22 de jun de 2016

História: O Pasquim, um jornal feito por livres pensadores.


História: O Pasquim, um jornal feito por livres pensadores.





Em julho de 1969, um jornal de teor crítico e intelectualizado é criado por jovens da Zona Sul carioca. Eles estavam dispostos a ocupar o próprio espaço numa sociedade enclausurada e truculenta. Nascia assim O Pasquim. Um jornal que tratava as questões mais sérias do Brasil e do mundo com pitada irreverente e bem – humoradas. Ou mesmo um tipo de esponja que absorvia a criatividade de intelectuais do período cinzento da história brasileira.

Uma das finalidades do jornal era o uso do humor inteligente na exposição de visões. Tudo isso nas entrelinhas. Reunir reflexões, posicionar pontos de vista, propor soluções, juntar denúncias e, claro, rir da própria desgraça, além de discutir sobre drogas, feminismo, sexo, futebol, divórcio, bossa nova, cinema e muitos outros assuntos de calão desafiador decorrente da época. Uma das frases de efeitos foi a de Ivan Lessa dizendo que “os políticos são os únicos seres humanos capazes de passar direitos ao processo de repensar sem fazer escala no de pensar”.




De uma tiragem inicial de 20 mil exemplares, que a princípio parecia exagerada, o semanário atingiu a marca de mais de 200 mil em seu auge, em meados dos anos 70, se tornando um dos maiores fenômenos do mercado editorial brasileiro. Começou com uma publicação comportamental, O Pasquim foi se tornando mais politizado a medida que aumentava a repressão no ato AI-5. O Pasquim passou então a ser o porta- voz da indignação social brasileira.



A primeira capa do Pasquim, foi a entrevista com o colunista social Ibrahim Sued. E já no número de lançamento, um furo: o próximo general a governar o país, depois de Costa e Silva, seria Emilio Médici. A primeira edição contou ainda com textos da atriz Odete Lara, que se encontrava no festival de Cannes e do cantor e compositor Chico Buarque. A irreverência do tablóide já se revelara na legenda de capa. “É um semanário executado só por jornalistas que se consideram geniais”, dizia.
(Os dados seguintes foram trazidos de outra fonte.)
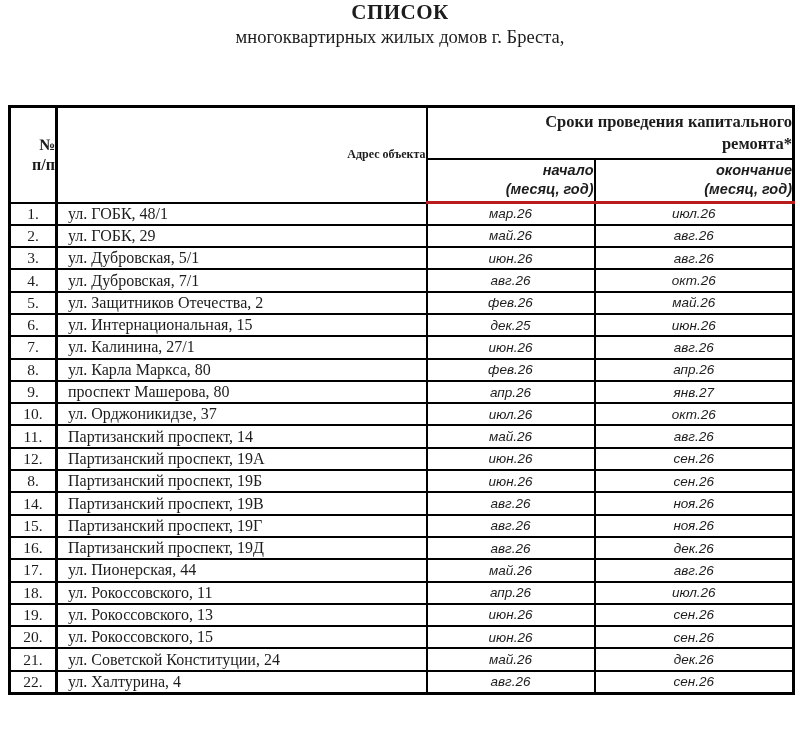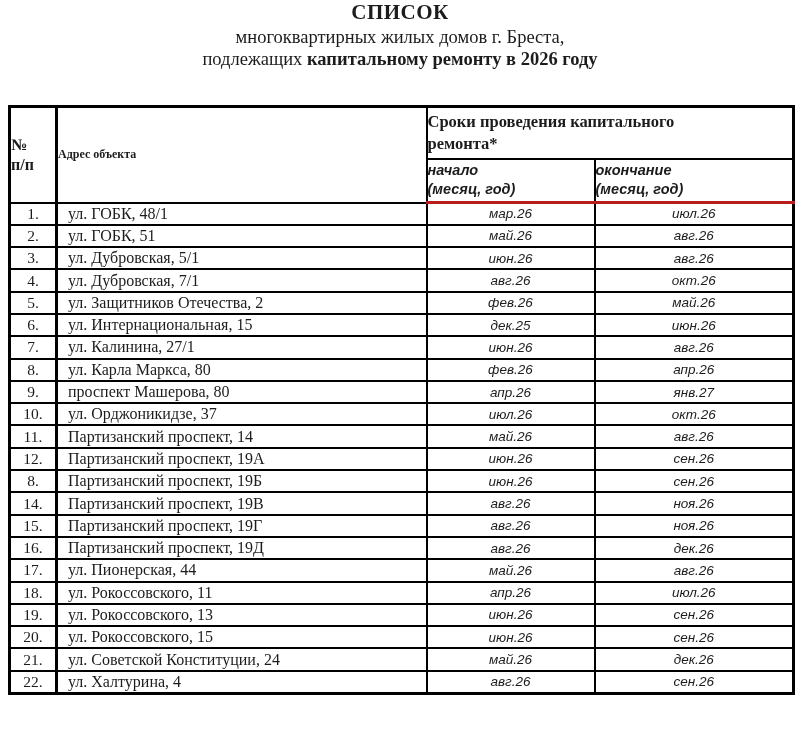--- a/index.html
+++ b/index.html
@@ -29,21 +29,21 @@
   }
   col.c-num  { width: 47px; }
   col.c-addr { width: 370px; }
   col.c-start{ width: 168px; }
   col.c-end  { width: 199px; }
 
   th, td { border: 2px solid #000; }
 
   thead th {
     font-weight: bold;
-    text-align: left;
+    text-align: right;
     vertical-align: middle;
     white-space: pre-line;
   }
   th.h-num   { font-size: 16px; line-height: 1.25; border-right-width: 3px; }
   th.h-addr  { font-size: 12px; }
   th.h-dates { font-size: 16.5px; height: 52px; line-height: 1.3; padding: 2px 0; }
   th.h-sub {
     font-family: "Liberation Sans", sans-serif;
     font-style: italic;
     font-size: 14.5px;
@@ -73,21 +73,20 @@
   }
 </style>
 </head>
 <body>
 
 <div class="page">
 
   <div class="title-block">
     <div class="doc-title">СПИСОК</div>
     <div class="doc-subtitle">многоквартирных жилых домов г. Бреста,</div>
-    <div class="doc-subtitle"><span>подлежащих </span><span class="bold">капитальному ремонту в 2026 году</span></div>
   </div>
 
   <table class="repair-table">
     <colgroup>
       <col class="c-num">
         <col class="c-addr">
         <col class="c-start">
         <col class="c-end">
     </colgroup>
     <thead>
@@ -107,21 +106,21 @@
     </thead>
     <tbody id="table-body">
         <tr>
           <td class="num">1.</td>
           <td class="addr">ул. ГОБК, 48/1</td>
           <td class="date">мар.26</td>
           <td class="date">июл.26</td>
         </tr>
         <tr>
           <td class="num">2.</td>
-          <td class="addr">ул. ГОБК, 51</td>
+          <td class="addr">ул. ГОБК, 29</td>
           <td class="date">май.26</td>
           <td class="date">авг.26</td>
         </tr>
         <tr>
           <td class="num">3.</td>
           <td class="addr">ул. Дубровская, 5/1</td>
           <td class="date">июн.26</td>
           <td class="date">авг.26</td>
         </tr>
         <tr>

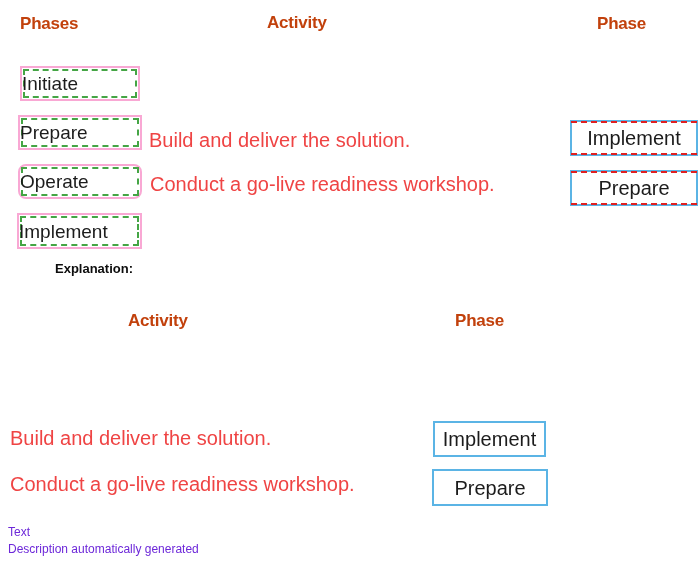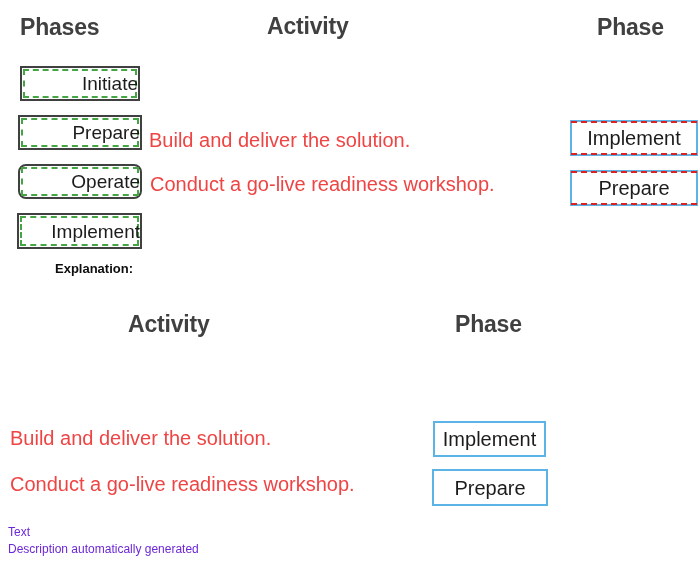--- a/index.html
+++ b/index.html
@@ -15,34 +15,34 @@
     color: #1a1a1a;
     overflow: hidden;
   }
 
   
   .abs { position: absolute; }
 
   
   .col-head {
     font-weight: bold;
-    font-size: 23px;
+    font-size: 17px;
     letter-spacing: -0.2px;
-    color: #404040;
+    color: #c2410c;
     white-space: nowrap;
   }
 
   
   .phase-chip {
     box-sizing: border-box;
-    border: 2px solid #404040;          
+    border: 2px solid #f9a8d4;          
     background: #ffffff;
     display: flex;
     align-items: center;
-    justify-content: flex-end;
+    justify-content: flex-start;
     position: absolute;
   }
   .phase-chip .inner-dash {
     position: absolute;
     left: 1px; right: 1px; top: 1px; bottom: 1px;
     border: 2px dashed #45A545;          
     pointer-events: none;
   }
   .phase-chip .chip-label {
     position: relative;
Logicamente que o regime não aceitava quieto todas as críticas. Uma bomba chegou a ser colocada dentro da redação do jornal e só não explodiu por defeito. Os censores impunham vários cortes na edição do semanário até que fosse liberado para publicação. Ainda assim, alguns números chegavam a ser recolhidos das bancas por algum militar insatisfeito.



A redação, claro, deu seu jeito de burlar a censura. A primeira censora, chamada “Dona Marina”, por exemplo, acabou amiga de bebedeira dos jornalistas e foi demitida por deixar passar uma charge de Ziraldo, na qual ao invés do grito de independência de Dom Pedro, estava a legenda “Eu quero é mocotó!”. Por esta sátira a redação inteira do O Pasquim foi presa em novembro de 1970. Os militares esperavam que o semanário saísse de circulação e seus leitores perdessem o interesse, mas durante todo o período em que a equipe esteve encarcerada, até fevereiro de 1971,


O Pasquim foi mantido sob a editoria de Millôr Fernandes (que escapara da prisão), com colaborações de Chico Buarque, Antônio Callado e diversos intelectuais cariocas.

As prisões continuariam nos anos seguintes, e na década de 80, bancas que vendiam jornais alternativos como O Pasquim passaram a ser alvo de atentados a bomba.

O jornal ainda sobreviveria a abertura política de 1985, mesmo com o surgimento de inúmeros jornais de oposição e de novos conceitos de humor.


O jornal O Pasquim representa o principal exemplo de imprensa alternativa no Brasil e, ao mesmo tempo, é considerado o veículo impresso que mais influenciou a chamada grande imprensa, que até hoje ainda se renova ao adotar importantes modificações introduzidas no jornalismo por aquele, como oralidade.